Zheludev was one of the first who recognised the potential of phase-change phenomena for nanophotonics, with nanoparticles and metamaterials and developed phase change reconfigurable photonic metadevices. He coined the term “active plasmonics”, and reported femtosecond switching of surface plasmons.

He demonstrated the generation of plasmon-polaritons by free-electron impact and laid the foundations of the plasmonic-enabled metamaterial laser, “Lasing Spaser”. He developed a free-electron-driven nanophotonic holographic light source and free-electron driven “light well” and metamaterial light sources on a chip.

He served as the editor-in-chief of the Journal of Optics from 2010 until 2020, and he is currently an Advisory Board Member for Nanophotonics and ACS Photonics.  In 2007, he established the European Physical Society international biennial meeting for nanophotonics and metamaterials, the NANOMETA conference.

===Awards and honours===
Zheludev was awarded the Thomas Young Medal and Prize in 2015 for “Global Leadership and Pioneering, Seminal Work in Optical Metamaterials and Nanophotonics”. In 2022, he was awarded the Michael Faraday Medal and Prize for ""For international leadership, discoveries and in-depth studies of new phenomena and functionalities in photonic nanostructures and nanostructured matter". In 2020, he was awarded the President's Science and Technology Award, the highest honours bestowed on research scientists in Singapore. Zheludev has also been awarded the Leverhulme Trust Senior Research Fellowship (2000); Senior Research Professorship of the EPSRC (2002); and The Royal Society Wolfson Research Merit Award & Fellowship (2009). He is a Fellow of the European Physical Society (EPS), The Optical Society (OSA), The Institute of Physics (IOP) and the American Physical Society (APS).

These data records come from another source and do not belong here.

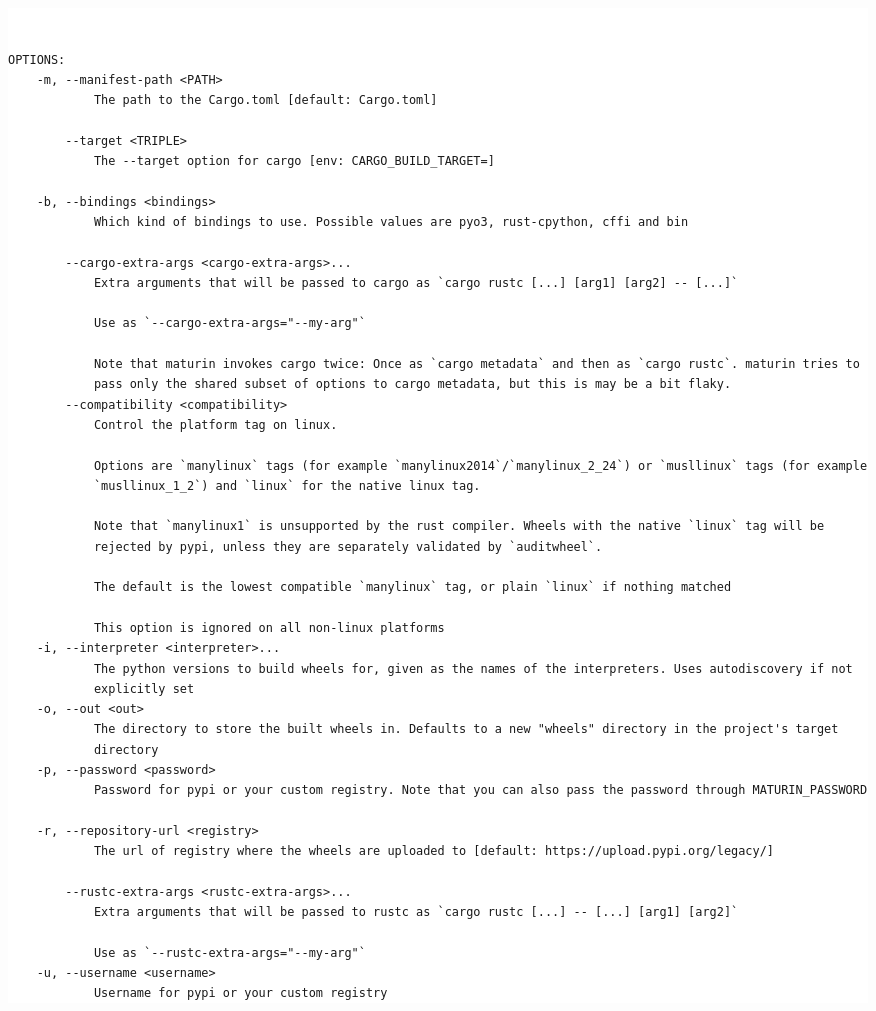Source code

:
 ```


OPTIONS:
    -m, --manifest-path <PATH>
            The path to the Cargo.toml [default: Cargo.toml]

        --target <TRIPLE>
            The --target option for cargo [env: CARGO_BUILD_TARGET=]

    -b, --bindings <bindings>
            Which kind of bindings to use. Possible values are pyo3, rust-cpython, cffi and bin

        --cargo-extra-args <cargo-extra-args>...
            Extra arguments that will be passed to cargo as `cargo rustc [...] [arg1] [arg2] -- [...]`

            Use as `--cargo-extra-args="--my-arg"`

            Note that maturin invokes cargo twice: Once as `cargo metadata` and then as `cargo rustc`. maturin tries to
            pass only the shared subset of options to cargo metadata, but this is may be a bit flaky.
        --compatibility <compatibility>
            Control the platform tag on linux.

            Options are `manylinux` tags (for example `manylinux2014`/`manylinux_2_24`) or `musllinux` tags (for example
            `musllinux_1_2`) and `linux` for the native linux tag.

            Note that `manylinux1` is unsupported by the rust compiler. Wheels with the native `linux` tag will be
            rejected by pypi, unless they are separately validated by `auditwheel`.

            The default is the lowest compatible `manylinux` tag, or plain `linux` if nothing matched

            This option is ignored on all non-linux platforms
    -i, --interpreter <interpreter>...
            The python versions to build wheels for, given as the names of the interpreters. Uses autodiscovery if not
            explicitly set
    -o, --out <out>
            The directory to store the built wheels in. Defaults to a new "wheels" directory in the project's target
            directory
    -p, --password <password>
            Password for pypi or your custom registry. Note that you can also pass the password through MATURIN_PASSWORD

    -r, --repository-url <registry>
            The url of registry where the wheels are uploaded to [default: https://upload.pypi.org/legacy/]

        --rustc-extra-args <rustc-extra-args>...
            Extra arguments that will be passed to rustc as `cargo rustc [...] -- [...] [arg1] [arg2]`

            Use as `--rustc-extra-args="--my-arg"`
    -u, --username <username>
            Username for pypi or your custom registry
```
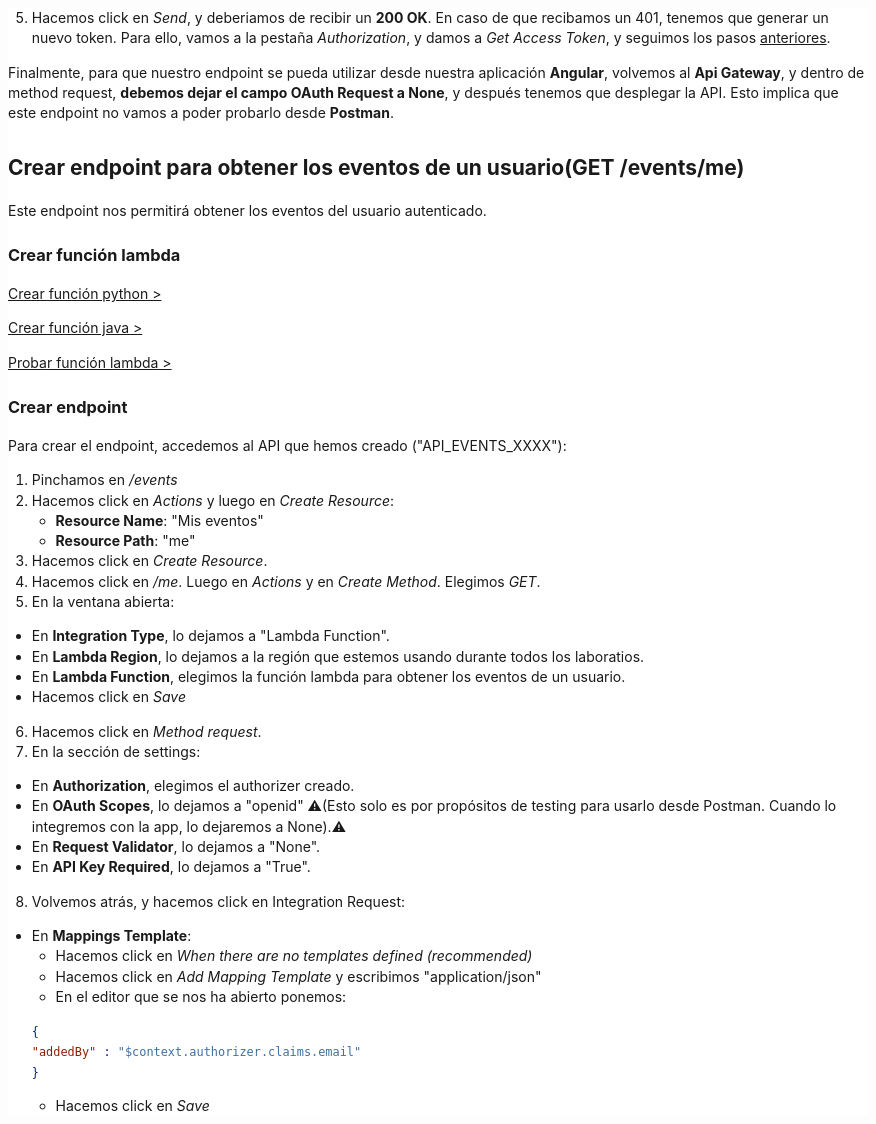 5. Hacemos click en *Send*, y deberiamos de recibir un **200 OK**. En caso de que recibamos un 401, tenemos que generar un nuevo token. Para ello, vamos a la pestaña *Authorization*, y damos a *Get Access Token*, y seguimos los pasos [anteriores](lab-06#preparar-postman).


Finalmente, para que nuestro endpoint se pueda utilizar desde nuestra aplicación **Angular**, volvemos al **Api Gateway**, y dentro de method request, **debemos dejar el campo OAuth Request a None**, y después tenemos que desplegar la API. Esto implica que este endpoint no vamos a poder probarlo desde **Postman**.


## Crear endpoint para obtener los eventos de un usuario(GET /events/me)

Este endpoint nos permitirá obtener los eventos del usuario autenticado.

### Crear función lambda

[Crear función python >](../lambda-functions-python/GetEventsMe)

[Crear función java >](../lambda-functions-java/GetEventsMe)

[Probar función lambda >](Testing_Get_Events_Me.md)

### Crear endpoint

Para crear el endpoint, accedemos al API que hemos creado ("API_EVENTS_XXXX"):

1. Pinchamos en */events*
2. Hacemos click en *Actions* y luego en *Create Resource*:
   * **Resource Name**: "Mis eventos"
   * **Resource Path**: "me"
3. Hacemos click en *Create Resource*.
4. Hacemos click en */me*. Luego en *Actions* y en *Create Method*. Elegimos *GET*.
5. En la ventana abierta:
 * En **Integration Type**, lo dejamos a "Lambda Function".
 * En **Lambda Region**, lo dejamos a la región que estemos usando durante todos los laboratios.
 * En **Lambda Function**, elegimos la función lambda para obtener los eventos de un usuario.
 * Hacemos click en *Save*
6. Hacemos click en *Method request*.
7. En la sección de settings:
 * En **Authorization**, elegimos el authorizer creado.
 * En **OAuth Scopes**, lo dejamos a "openid"                                                                                  :warning:(Esto solo es por propósitos de testing para usarlo desde Postman. Cuando lo integremos con la app, lo dejaremos a None).:warning:
 * En **Request Validator**, lo dejamos a "None".
 * En **API Key Required**, lo dejamos a "True".
8. Volvemos atrás, y hacemos click en Integration Request:
 * En **Mappings Template**:
   * Hacemos click en *When there are no templates defined (recommended)*
   * Hacemos click en *Add Mapping Template* y escribimos "application/json"
   * En el editor que se nos ha abierto ponemos:
   ```json
   {
   "addedBy" : "$context.authorizer.claims.email"
   }
   ```
   * Hacemos click en *Save*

In 2018, he was elected as a Fellow of the Royal Society, a fellowship of many of the world's most eminent scientists and the oldest scientific academy in continuous existence. In 2019, he was elected as a foreign member of the United States of America National Academy of Engineering. In 2021, he became a laureate of the Asian Scientist 100 by the Asian Scientist.

==Personal life==
Nikolay was born in Moscow, Russia. His father physicist and crystallographer Prof. Ivan S. Zheludev worked at the Institute of Crystallography Russian Academy of Sciences, Moscow, Russia and combined his academic work with the post of the Deputy Director General of International Atomic Energy Agency, Austria, Vienna. His mother Dr. Galina Zheludeva was a faculty at Moscow State University. Nikolay's sister, Prof. Svetlana Zheludeva worked at the Russian Academy of Sciences and his brother Andrey is professor at ETH Zurich. Nikolay is married to linguist Tanya Nousinova, daughter of playwright Ilya Nousinov. They have two sons, Ilya and Ivan.